0

I have tested different base64 encoders mig64,iHarder,sun etc. Seems like these need to have the whole data need to be in memory for conversion.

If I want to encode a large file (stream) > 1gb in a multi-threaded fashion, which codec implementation can be used without corrupting the file? commons codec seems to have the base64outputstream wrapper. any other solutions?

To make it clear, I have a 1TB file, and this file need to be encoded base64. Machine memory 2GB RAM, what is the fastest way to do it in Java?

zudokod
  • 4,074
  • 2
  • 21
  • 24

1 Answers1

1

I'm not sure which encoder is faster offhand, you'll have to measure each to determine that. However you can avoid the memory problem and accomplish the concurrency by splitting the file into chunks. Just make sure you split them on some 6-byte boundary (since it evenly turns into 8 bytes in Base64).

I'd recommend picking a reasonable chunk size and using an ExecutorService to manage a fixed number of threads to do the processing. You can share a RandomAccessFile between them and write to the appropriate places. You'll of course have to calculate the output chunk offsets (just multiple by 8 and divide by 6).

TO DO —
(a) Answer these questions from the forum thread:
(i) How much RAM does the machine described in the question have?
(ii) Which library does the question say has a base64outputstream wrapper?
(iii) On what byte boundary does the reply say the file should be split?
(b) Quote the records from the line containing "country: French Guiana" through the end of the records, inclusive.
The forum thread and the records are unrelated to each other.

(Stored records)
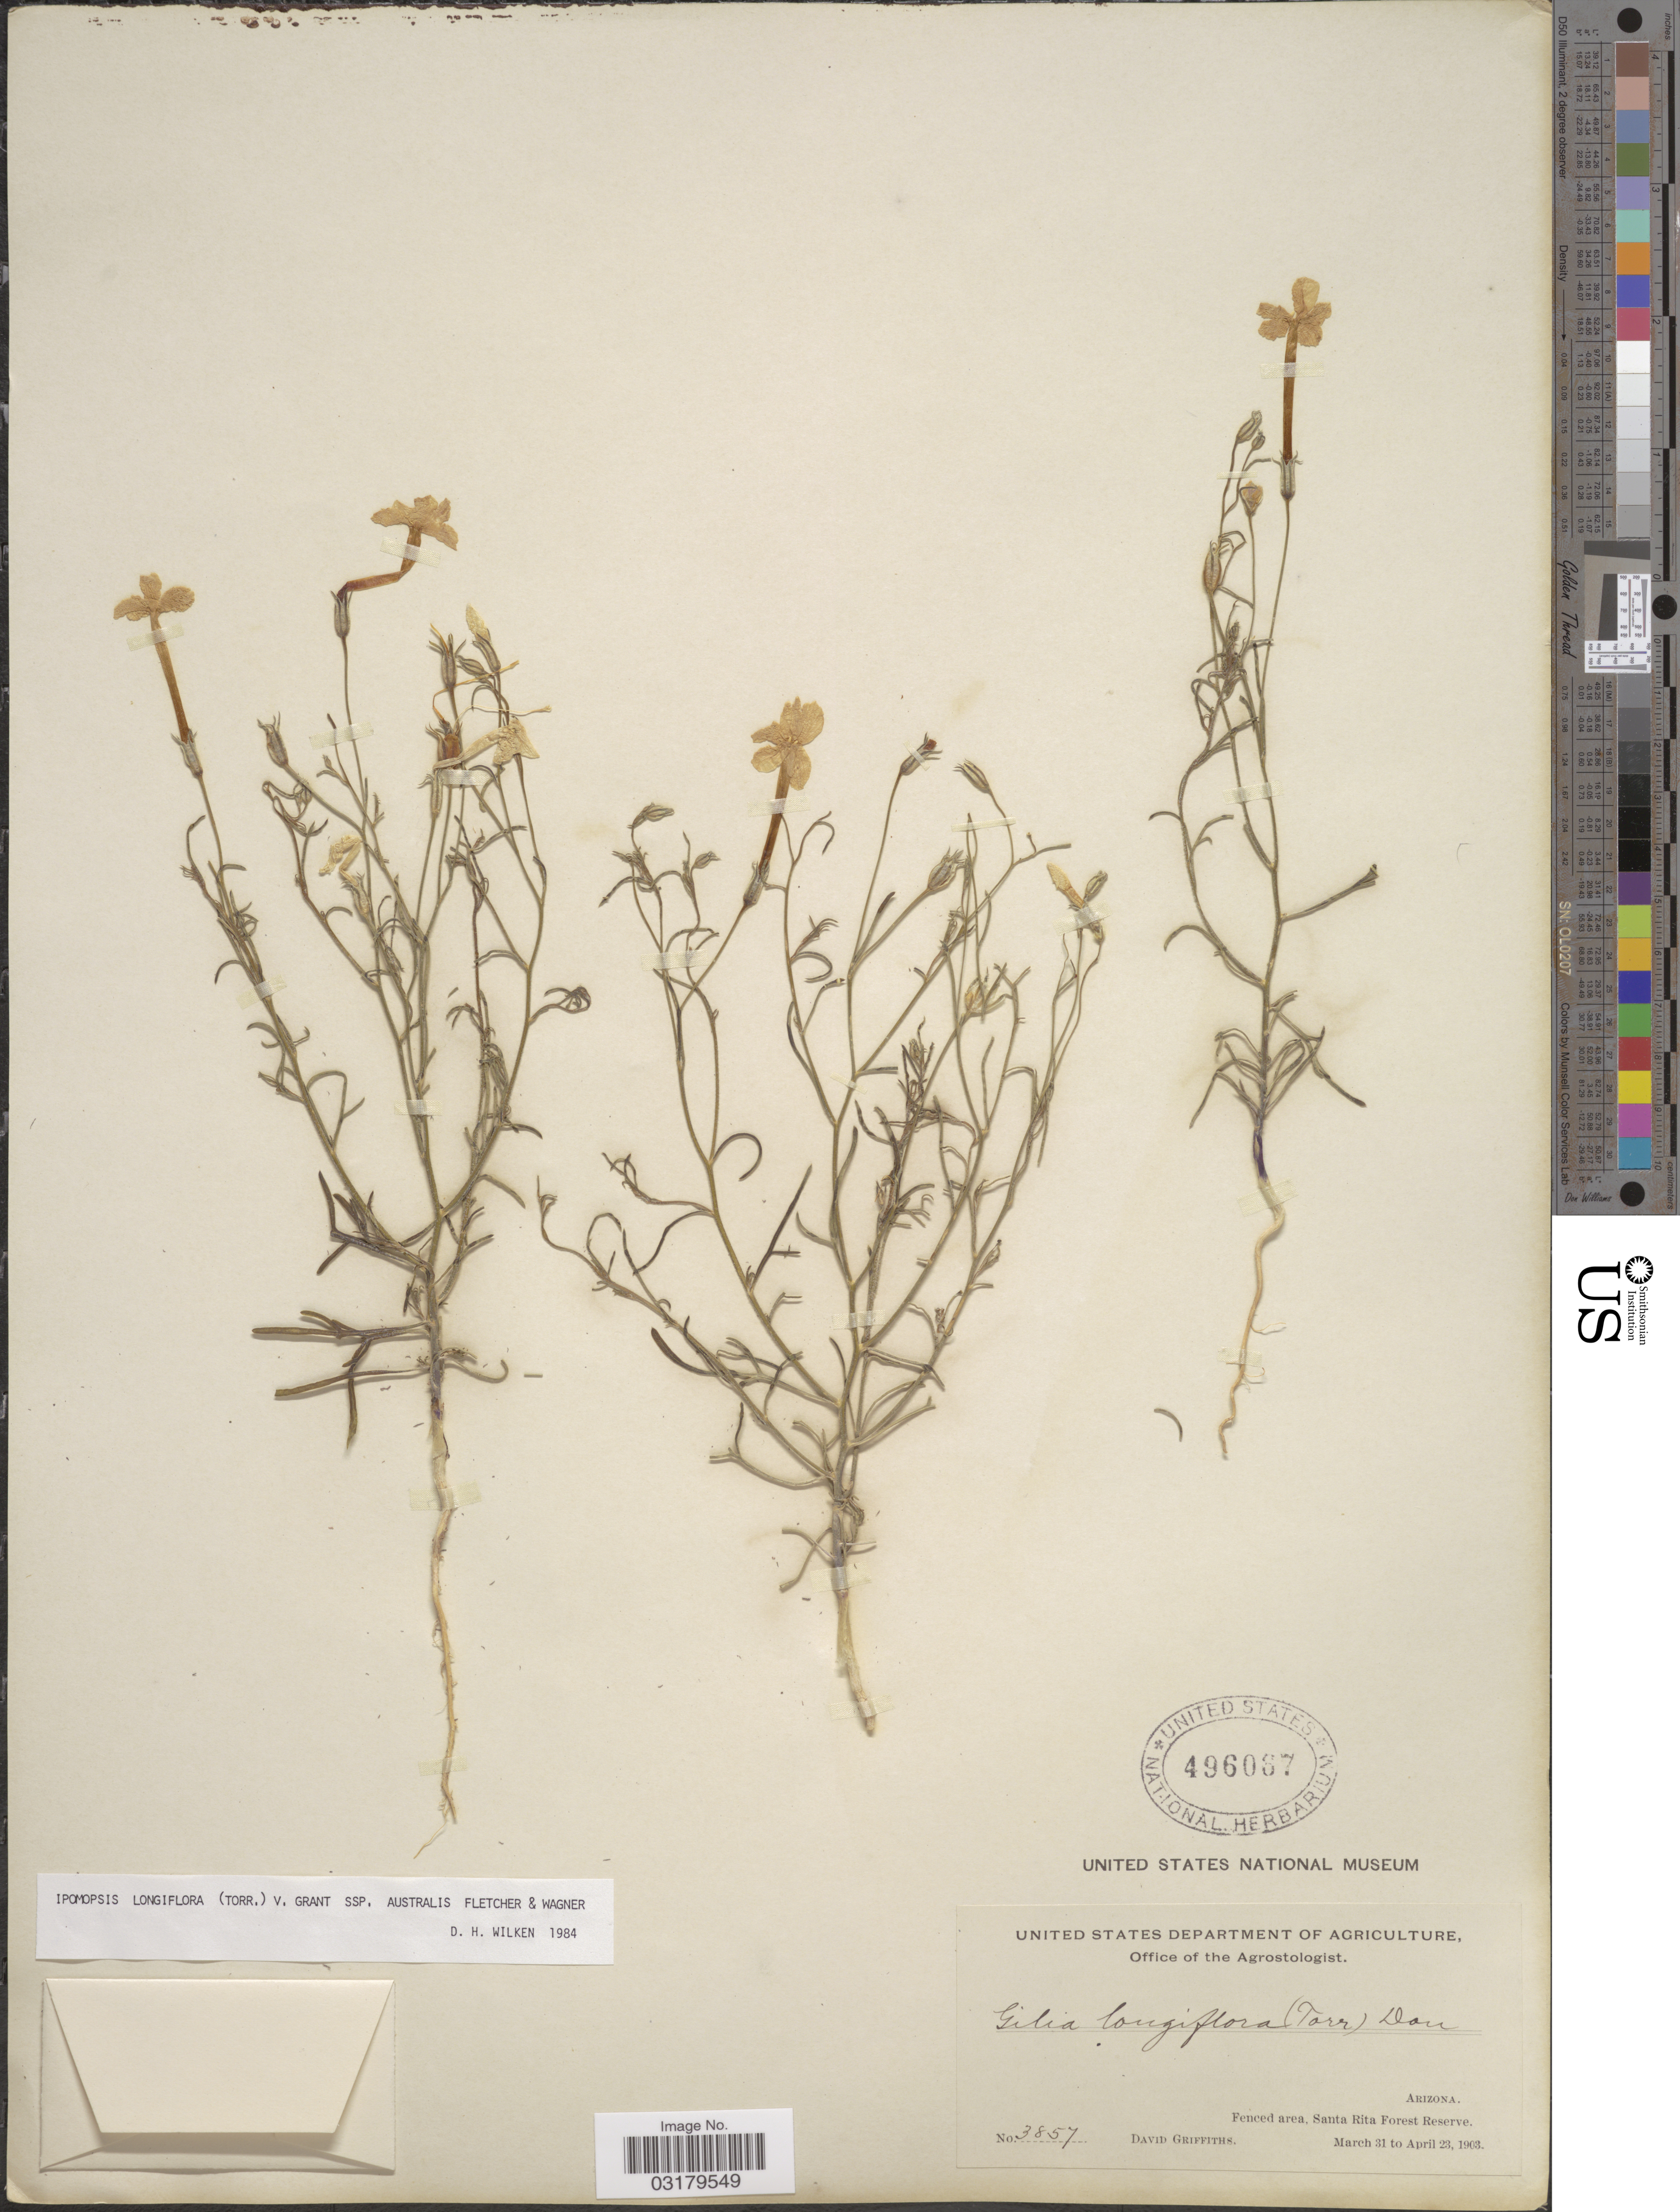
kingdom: Plantae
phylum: Tracheophyta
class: Magnoliopsida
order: Ericales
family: Polemoniaceae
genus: Ipomopsis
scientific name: Ipomopsis longiflora subsp. australis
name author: R.A. Fletcher & W.L. Wagner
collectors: D. Griffiths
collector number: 3857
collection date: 1903-03-31/1903-04-23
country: United States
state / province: Arizona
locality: Fenced area, Santa Rita Forest Reserve.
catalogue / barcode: US 496067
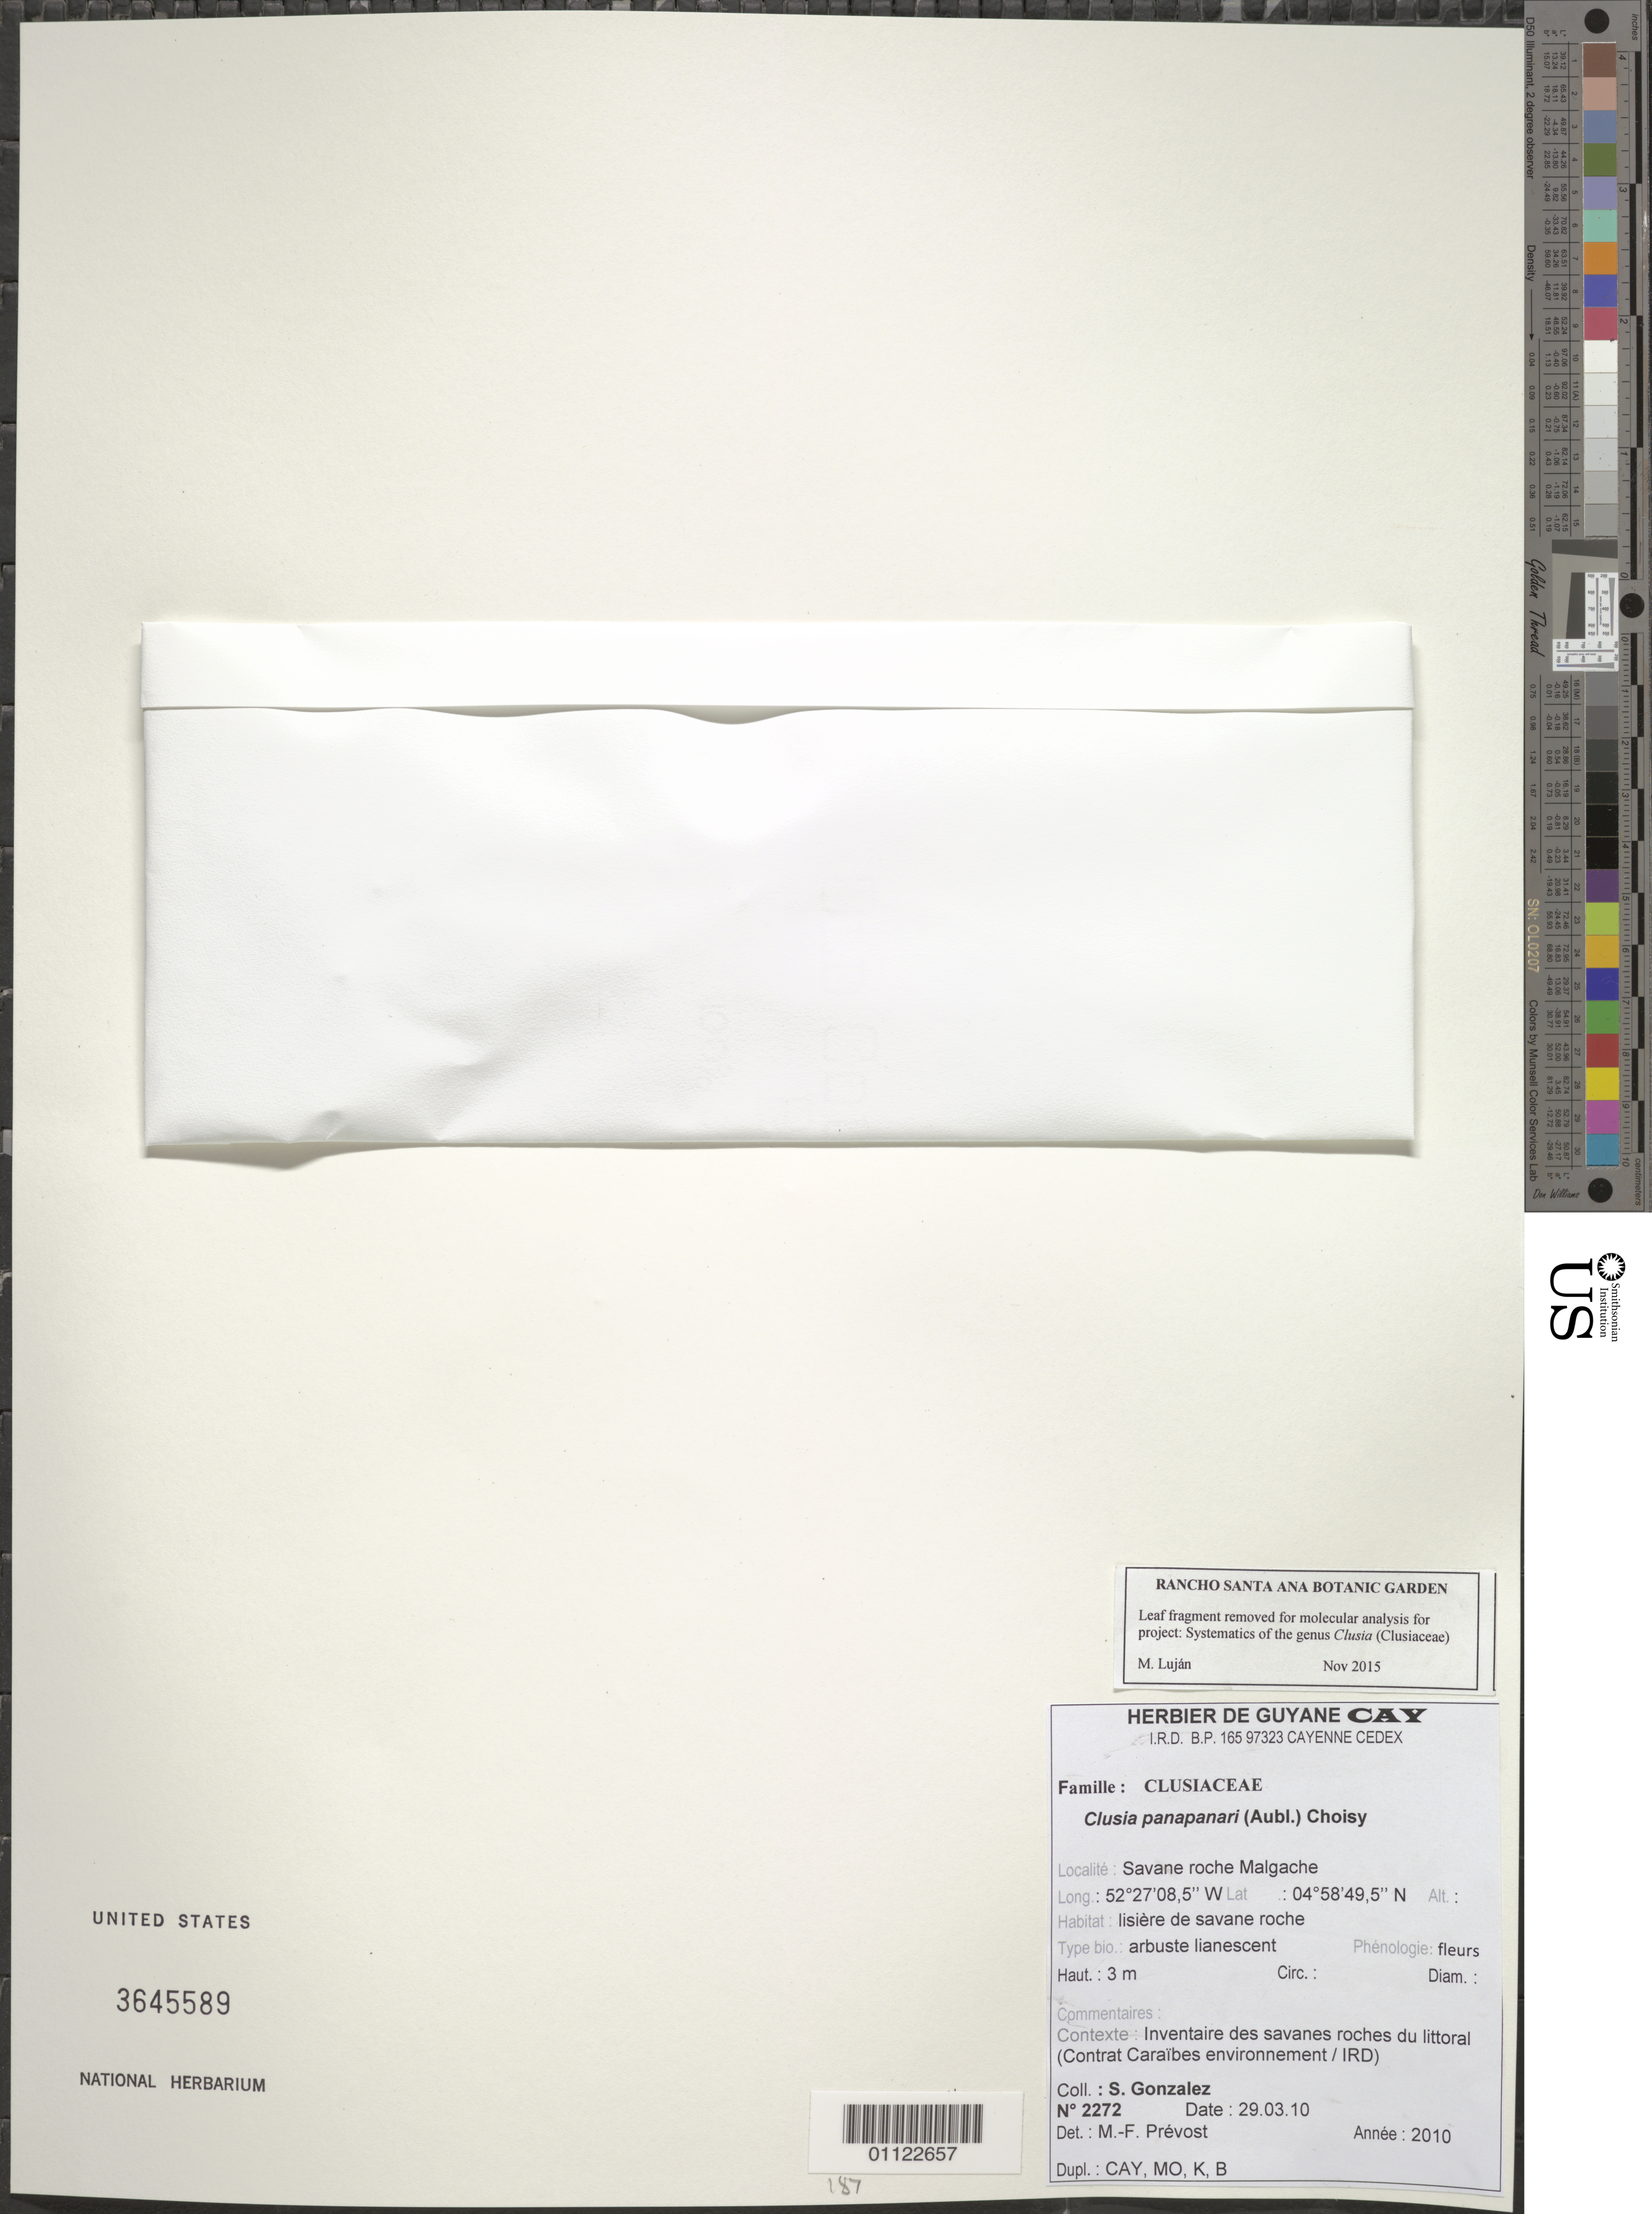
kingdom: Plantae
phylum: Tracheophyta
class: Magnoliopsida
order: Malpighiales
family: Clusiaceae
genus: Clusia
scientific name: Clusia panapanari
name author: (Aubl.) Choisy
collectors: S. Gonzalez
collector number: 2272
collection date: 2010-03-29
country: French Guiana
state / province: Cayenne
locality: Savane roche Malgache.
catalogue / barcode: US 3645589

COMPLETED EXERCISE —
(a)
(i) 2GB
(ii) Commons codec
(iii) A 6-byte boundary

(b)
country: French Guiana
state / province: Cayenne
locality: Savane roche Malgache.
catalogue / barcode: US 3645589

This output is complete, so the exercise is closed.